■ **Extracted information**:
━━━━━━

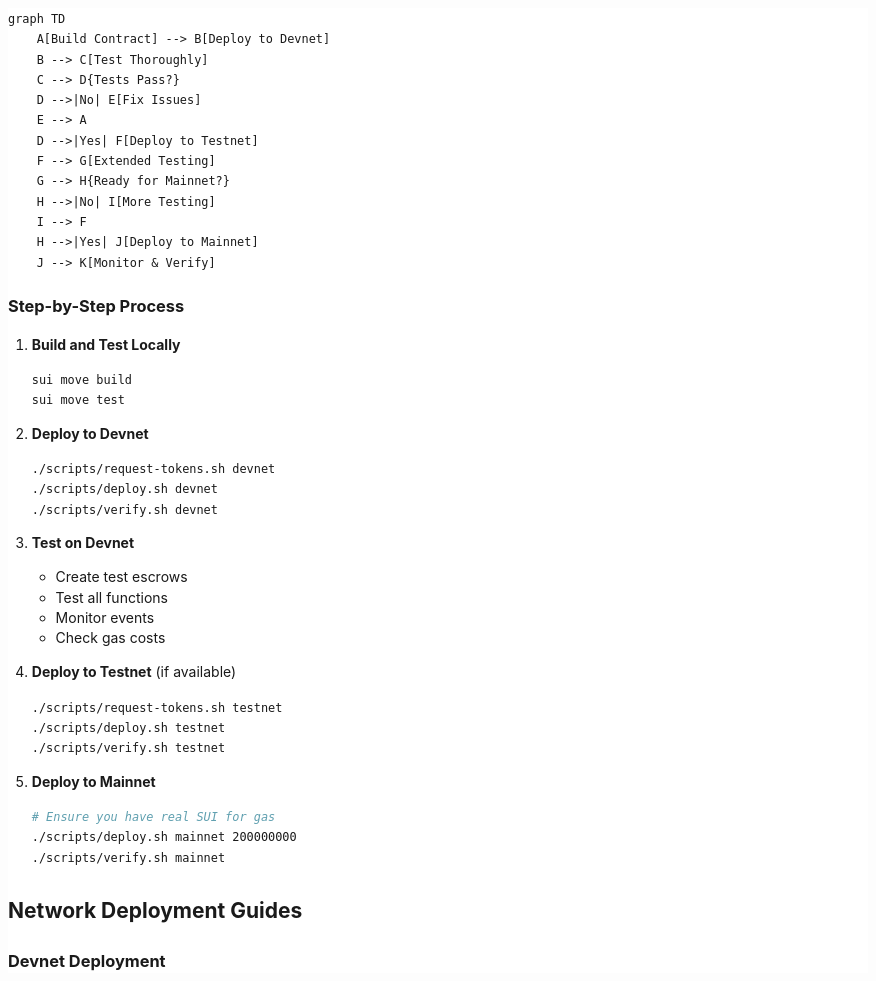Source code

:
 ```mermaid
graph TD
    A[Build Contract] --> B[Deploy to Devnet]
    B --> C[Test Thoroughly]
    C --> D{Tests Pass?}
    D -->|No| E[Fix Issues]
    E --> A
    D -->|Yes| F[Deploy to Testnet]
    F --> G[Extended Testing]
    G --> H{Ready for Mainnet?}
    H -->|No| I[More Testing]
    I --> F
    H -->|Yes| J[Deploy to Mainnet]
    J --> K[Monitor & Verify]
```

### Step-by-Step Process

1. **Build and Test Locally**
   ```bash
   sui move build
   sui move test
   ```

2. **Deploy to Devnet**
   ```bash
   ./scripts/request-tokens.sh devnet
   ./scripts/deploy.sh devnet
   ./scripts/verify.sh devnet
   ```

3. **Test on Devnet**
   - Create test escrows
   - Test all functions
   - Monitor events
   - Check gas costs

4. **Deploy to Testnet** (if available)
   ```bash
   ./scripts/request-tokens.sh testnet
   ./scripts/deploy.sh testnet
   ./scripts/verify.sh testnet
   ```

5. **Deploy to Mainnet**
   ```bash
   # Ensure you have real SUI for gas
   ./scripts/deploy.sh mainnet 200000000
   ./scripts/verify.sh mainnet
   ```

## Network Deployment Guides

### Devnet Deployment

━━━━━━

■ **Your instructions**: Could you quote, exactly as they appear, the line containing "3. **Test on Devnet**" and every line after it to the end of the records above?

■ **Problem solution**:
3. **Test on Devnet**
   - Create test escrows
   - Test all functions
   - Monitor events
   - Check gas costs

4. **Deploy to Testnet** (if available)
   ```bash
   ./scripts/request-tokens.sh testnet
   ./scripts/deploy.sh testnet
   ./scripts/verify.sh testnet
   ```

5. **Deploy to Mainnet**
   ```bash
   # Ensure you have real SUI for gas
   ./scripts/deploy.sh mainnet 200000000
   ./scripts/verify.sh mainnet
   ```

## Network Deployment Guides

### Devnet Deployment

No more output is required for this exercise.